Explore card art |
One key element of any game's long-term enjoyment is replayability. Games should be easy to learn but difficult to master, and each contest should have some degree of variety (or potential for it) to both require mastery and keep things interesting. If every game of chess went the same way, with the same pieces being moved to the same squares in the same order, what challenge (or fun) would that be? Replayability matters; players want to be in a familiar environment (knowing the rules, turn order, etc.), but have a new or fresh experience each time.
There are different ways Magic accomplishes replayability: deck customization, set rotation (if you're playing standard), library randomization (shuffling the cards before you begin a game), and card pool, our focus for today.
Magic has produced thousands of cards, and it's much harder than you'd think to tally the exact number. Do you count only unique cards, or reprints too? Do you count only standard expansions, or special 'one-off' sets? What about the silver-bordered cards, produced only for casual play? How about cards that have different names but are functionally identical? This is another topic for another time; sufficient for today's purposes is that the latest estimates claim there are about 20,000 unique Magic cards. Think about that.
The card pool in Magic is so large that you can spend months and hundreds of games playing with cards from just one expansion and still never explore the entire set. And that's amazing.
Exploration is a joy in life. This world is much bigger than we'll ever know. You can spend your life traveling and not see every country, let alone state, city, or village. You can read 100 books per year for decades, and you'll have read just .002% of the 130 million books written (in English). And in Magic, no matter how much you play, you can still come across cards you've owned for years and "see" them for the first time- register their abilities and value. There's so much here to explore.

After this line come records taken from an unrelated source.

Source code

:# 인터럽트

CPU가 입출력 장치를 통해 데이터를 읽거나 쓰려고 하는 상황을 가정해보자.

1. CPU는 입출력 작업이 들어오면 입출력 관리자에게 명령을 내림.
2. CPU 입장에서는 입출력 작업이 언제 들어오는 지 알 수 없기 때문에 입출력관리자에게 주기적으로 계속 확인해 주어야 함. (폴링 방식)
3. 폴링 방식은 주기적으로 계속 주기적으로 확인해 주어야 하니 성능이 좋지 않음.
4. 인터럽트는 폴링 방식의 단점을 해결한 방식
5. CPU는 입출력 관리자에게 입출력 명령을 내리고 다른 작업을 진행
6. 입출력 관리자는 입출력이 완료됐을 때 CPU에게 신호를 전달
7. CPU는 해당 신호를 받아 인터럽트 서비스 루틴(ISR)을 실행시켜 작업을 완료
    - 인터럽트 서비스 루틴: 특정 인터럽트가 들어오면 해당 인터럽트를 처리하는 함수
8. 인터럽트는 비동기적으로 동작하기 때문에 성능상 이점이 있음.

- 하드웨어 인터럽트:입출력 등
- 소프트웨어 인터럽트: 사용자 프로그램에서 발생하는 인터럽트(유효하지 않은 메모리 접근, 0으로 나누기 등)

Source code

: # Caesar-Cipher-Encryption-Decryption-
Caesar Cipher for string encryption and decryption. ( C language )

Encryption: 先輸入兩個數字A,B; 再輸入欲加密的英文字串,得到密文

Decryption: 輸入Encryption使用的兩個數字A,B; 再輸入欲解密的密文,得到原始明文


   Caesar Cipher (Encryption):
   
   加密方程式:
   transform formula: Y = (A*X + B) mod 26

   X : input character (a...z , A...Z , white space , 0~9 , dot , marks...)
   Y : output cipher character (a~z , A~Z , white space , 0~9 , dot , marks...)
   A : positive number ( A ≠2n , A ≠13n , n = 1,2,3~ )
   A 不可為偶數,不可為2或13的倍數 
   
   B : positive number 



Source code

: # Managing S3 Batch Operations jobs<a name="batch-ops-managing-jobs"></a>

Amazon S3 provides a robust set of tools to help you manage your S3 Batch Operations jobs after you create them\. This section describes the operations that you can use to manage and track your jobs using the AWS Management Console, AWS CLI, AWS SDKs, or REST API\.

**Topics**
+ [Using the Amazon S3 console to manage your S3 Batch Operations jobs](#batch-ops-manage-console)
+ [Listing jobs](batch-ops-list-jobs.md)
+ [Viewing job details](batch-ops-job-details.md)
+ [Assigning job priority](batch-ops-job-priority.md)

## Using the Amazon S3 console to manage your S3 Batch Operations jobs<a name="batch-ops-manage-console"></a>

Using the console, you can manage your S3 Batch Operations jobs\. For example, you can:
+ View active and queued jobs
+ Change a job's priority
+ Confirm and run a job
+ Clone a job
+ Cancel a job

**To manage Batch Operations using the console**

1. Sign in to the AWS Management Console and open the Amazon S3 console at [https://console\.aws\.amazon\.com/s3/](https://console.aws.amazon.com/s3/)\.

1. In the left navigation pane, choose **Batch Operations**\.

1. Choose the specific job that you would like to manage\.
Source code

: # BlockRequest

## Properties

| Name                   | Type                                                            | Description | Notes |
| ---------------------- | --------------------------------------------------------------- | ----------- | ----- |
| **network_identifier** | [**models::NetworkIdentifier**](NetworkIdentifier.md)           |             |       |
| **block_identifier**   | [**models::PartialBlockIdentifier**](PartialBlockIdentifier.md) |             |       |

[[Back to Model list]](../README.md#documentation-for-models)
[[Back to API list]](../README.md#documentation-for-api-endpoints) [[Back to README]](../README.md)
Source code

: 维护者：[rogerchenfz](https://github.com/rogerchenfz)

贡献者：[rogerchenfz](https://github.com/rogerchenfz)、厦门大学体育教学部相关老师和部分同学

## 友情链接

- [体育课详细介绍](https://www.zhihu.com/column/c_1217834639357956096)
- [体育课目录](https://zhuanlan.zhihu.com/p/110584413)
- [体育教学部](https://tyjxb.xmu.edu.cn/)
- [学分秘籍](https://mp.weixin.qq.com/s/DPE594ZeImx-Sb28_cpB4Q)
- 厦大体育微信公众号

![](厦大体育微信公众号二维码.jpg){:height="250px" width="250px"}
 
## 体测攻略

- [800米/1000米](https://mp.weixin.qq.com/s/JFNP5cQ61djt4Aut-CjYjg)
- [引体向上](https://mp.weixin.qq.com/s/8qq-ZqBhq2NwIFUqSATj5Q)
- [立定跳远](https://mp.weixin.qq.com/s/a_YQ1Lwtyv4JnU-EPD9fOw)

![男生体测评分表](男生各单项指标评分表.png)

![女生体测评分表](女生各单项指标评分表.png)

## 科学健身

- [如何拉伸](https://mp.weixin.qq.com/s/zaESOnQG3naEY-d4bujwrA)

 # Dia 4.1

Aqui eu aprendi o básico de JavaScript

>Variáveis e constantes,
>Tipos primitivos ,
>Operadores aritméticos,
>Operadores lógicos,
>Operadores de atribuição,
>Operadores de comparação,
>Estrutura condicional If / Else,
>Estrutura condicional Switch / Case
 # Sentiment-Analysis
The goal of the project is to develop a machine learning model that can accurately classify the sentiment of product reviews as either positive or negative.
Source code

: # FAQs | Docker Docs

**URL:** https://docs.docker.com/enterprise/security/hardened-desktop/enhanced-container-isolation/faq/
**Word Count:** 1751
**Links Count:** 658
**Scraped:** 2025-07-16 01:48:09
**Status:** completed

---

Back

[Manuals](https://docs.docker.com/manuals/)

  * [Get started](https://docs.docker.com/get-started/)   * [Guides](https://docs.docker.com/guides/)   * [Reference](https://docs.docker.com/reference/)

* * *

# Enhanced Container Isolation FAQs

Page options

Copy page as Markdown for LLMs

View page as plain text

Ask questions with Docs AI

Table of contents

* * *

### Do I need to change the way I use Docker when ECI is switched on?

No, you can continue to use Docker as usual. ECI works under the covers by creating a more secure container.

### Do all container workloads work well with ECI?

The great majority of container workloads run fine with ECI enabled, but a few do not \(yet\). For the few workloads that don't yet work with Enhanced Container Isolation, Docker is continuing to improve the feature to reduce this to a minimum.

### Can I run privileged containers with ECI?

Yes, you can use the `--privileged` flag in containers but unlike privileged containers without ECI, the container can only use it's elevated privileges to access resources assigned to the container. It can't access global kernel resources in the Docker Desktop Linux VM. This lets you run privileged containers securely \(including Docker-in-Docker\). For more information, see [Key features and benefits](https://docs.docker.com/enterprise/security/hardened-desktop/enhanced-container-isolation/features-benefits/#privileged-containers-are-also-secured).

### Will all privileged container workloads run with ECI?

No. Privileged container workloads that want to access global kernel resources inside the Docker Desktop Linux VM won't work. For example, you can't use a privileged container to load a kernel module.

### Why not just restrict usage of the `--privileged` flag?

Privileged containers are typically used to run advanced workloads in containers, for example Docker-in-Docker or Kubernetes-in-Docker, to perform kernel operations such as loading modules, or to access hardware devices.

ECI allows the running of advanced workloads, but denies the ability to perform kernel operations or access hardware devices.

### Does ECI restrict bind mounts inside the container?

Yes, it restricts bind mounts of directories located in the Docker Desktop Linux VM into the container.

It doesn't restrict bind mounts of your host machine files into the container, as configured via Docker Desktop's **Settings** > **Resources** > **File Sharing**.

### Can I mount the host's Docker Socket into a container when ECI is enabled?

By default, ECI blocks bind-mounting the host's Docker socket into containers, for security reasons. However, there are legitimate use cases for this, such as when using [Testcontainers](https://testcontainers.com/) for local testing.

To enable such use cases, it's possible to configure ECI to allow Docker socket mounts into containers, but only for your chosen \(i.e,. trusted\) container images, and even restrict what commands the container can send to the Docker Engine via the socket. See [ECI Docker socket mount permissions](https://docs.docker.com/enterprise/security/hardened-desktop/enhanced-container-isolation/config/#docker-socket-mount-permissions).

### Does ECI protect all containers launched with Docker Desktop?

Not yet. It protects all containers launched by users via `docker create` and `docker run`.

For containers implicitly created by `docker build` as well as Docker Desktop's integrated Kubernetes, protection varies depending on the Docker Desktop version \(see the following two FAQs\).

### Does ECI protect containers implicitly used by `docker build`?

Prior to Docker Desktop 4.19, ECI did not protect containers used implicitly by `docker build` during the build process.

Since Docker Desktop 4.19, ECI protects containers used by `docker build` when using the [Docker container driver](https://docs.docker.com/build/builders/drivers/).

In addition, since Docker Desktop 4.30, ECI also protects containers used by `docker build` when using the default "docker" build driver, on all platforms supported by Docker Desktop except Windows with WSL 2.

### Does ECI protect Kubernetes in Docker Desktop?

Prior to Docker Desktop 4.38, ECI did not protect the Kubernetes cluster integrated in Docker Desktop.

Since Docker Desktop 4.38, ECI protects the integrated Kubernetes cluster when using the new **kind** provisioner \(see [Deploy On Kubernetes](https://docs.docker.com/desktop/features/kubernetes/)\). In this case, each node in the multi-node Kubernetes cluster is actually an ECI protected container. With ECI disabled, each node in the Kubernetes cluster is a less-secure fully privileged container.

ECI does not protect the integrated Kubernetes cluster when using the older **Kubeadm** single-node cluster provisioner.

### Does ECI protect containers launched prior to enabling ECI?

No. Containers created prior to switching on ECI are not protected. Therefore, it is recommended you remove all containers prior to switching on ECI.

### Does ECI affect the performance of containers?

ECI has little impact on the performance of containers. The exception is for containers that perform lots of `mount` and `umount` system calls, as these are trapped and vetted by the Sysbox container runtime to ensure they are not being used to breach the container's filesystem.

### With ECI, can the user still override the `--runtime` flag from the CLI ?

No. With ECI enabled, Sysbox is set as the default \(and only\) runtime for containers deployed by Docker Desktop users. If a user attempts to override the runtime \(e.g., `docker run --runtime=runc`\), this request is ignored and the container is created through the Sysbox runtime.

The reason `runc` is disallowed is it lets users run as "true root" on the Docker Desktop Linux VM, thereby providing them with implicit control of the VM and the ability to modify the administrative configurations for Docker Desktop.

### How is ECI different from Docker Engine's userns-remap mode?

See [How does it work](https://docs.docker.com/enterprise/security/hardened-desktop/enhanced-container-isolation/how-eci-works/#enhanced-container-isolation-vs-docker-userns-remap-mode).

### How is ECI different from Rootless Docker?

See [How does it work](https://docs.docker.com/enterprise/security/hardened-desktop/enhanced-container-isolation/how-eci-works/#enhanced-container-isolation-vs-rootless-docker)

If you don't know how to explore this game, play in a draft some time. That forces you to choose cards you wouldn't normally (in a constructed environment), and see the cards from a different angle. And play a lot of different opponents, too- you'll encounter new cards and ways to use them than you ever dreamed possible. In this COVID time, it's easy to focus on restrictions and isolation, both of which may be with us in some degree for years. But in Magic, you can play digitally and explore to your heart's content. You'll never stop finding new things.